DIRECTIONS FOR THIS TASK –
Look through the listing below and report the lines that have the word "Figure" in them.

EXERCISE DATA –
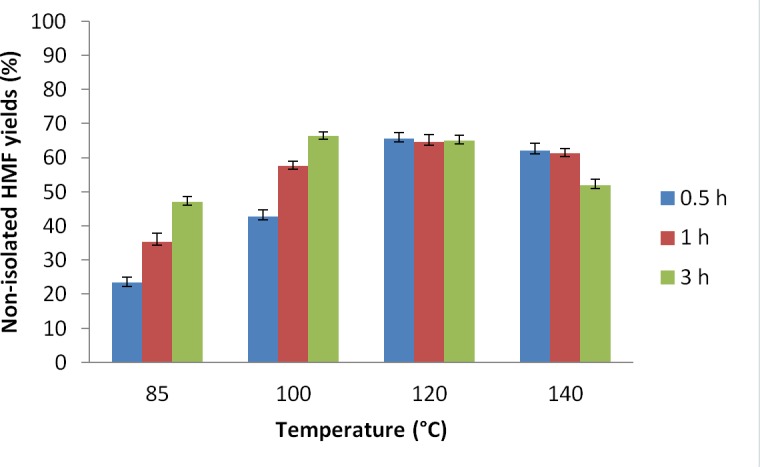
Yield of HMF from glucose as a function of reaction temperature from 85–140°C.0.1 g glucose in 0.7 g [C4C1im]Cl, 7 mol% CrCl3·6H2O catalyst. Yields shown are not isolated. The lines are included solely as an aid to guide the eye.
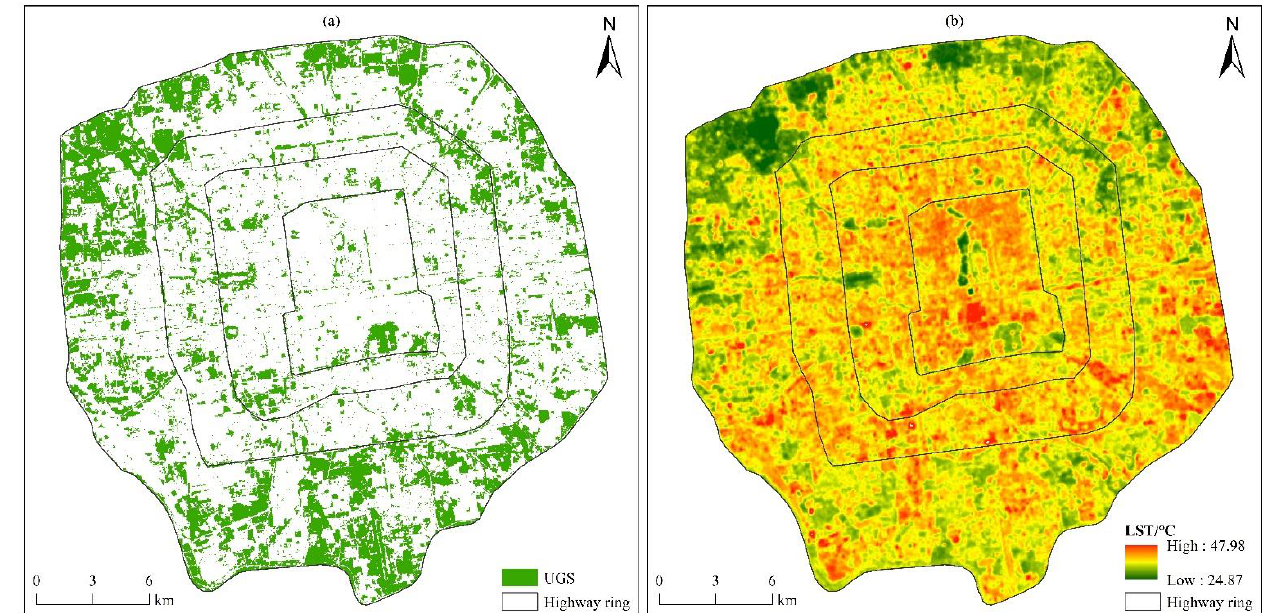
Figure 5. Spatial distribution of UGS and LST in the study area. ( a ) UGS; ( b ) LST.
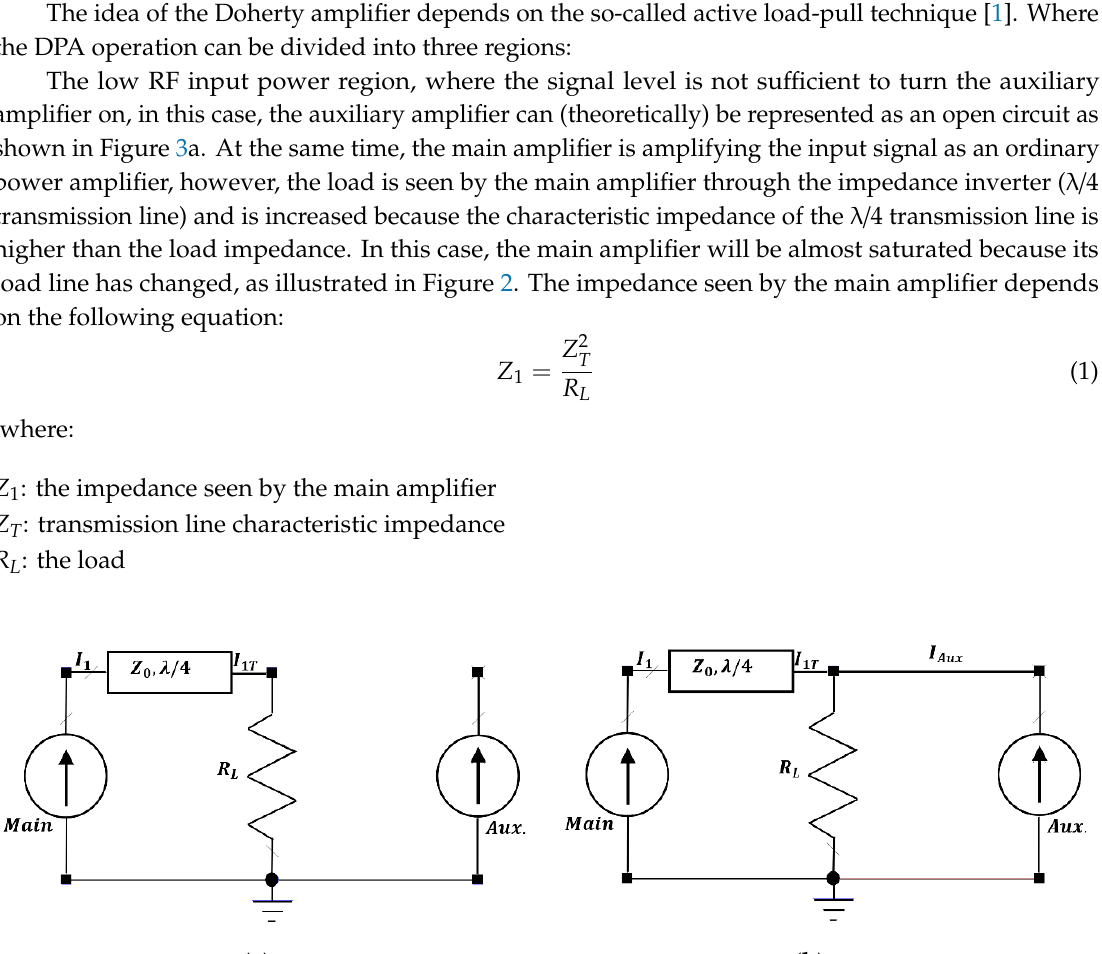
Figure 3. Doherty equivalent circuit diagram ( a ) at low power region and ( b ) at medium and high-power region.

...

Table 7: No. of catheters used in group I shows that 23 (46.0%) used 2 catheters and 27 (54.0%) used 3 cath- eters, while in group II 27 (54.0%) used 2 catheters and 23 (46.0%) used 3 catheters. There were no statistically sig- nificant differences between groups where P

SOLVED EXERCISE –
Figure 5. Spatial distribution of UGS and LST in the study area. ( a ) UGS; ( b ) LST.
Figure 3. Doherty equivalent circuit diagram ( a ) at low power region and ( b ) at medium and high-power region.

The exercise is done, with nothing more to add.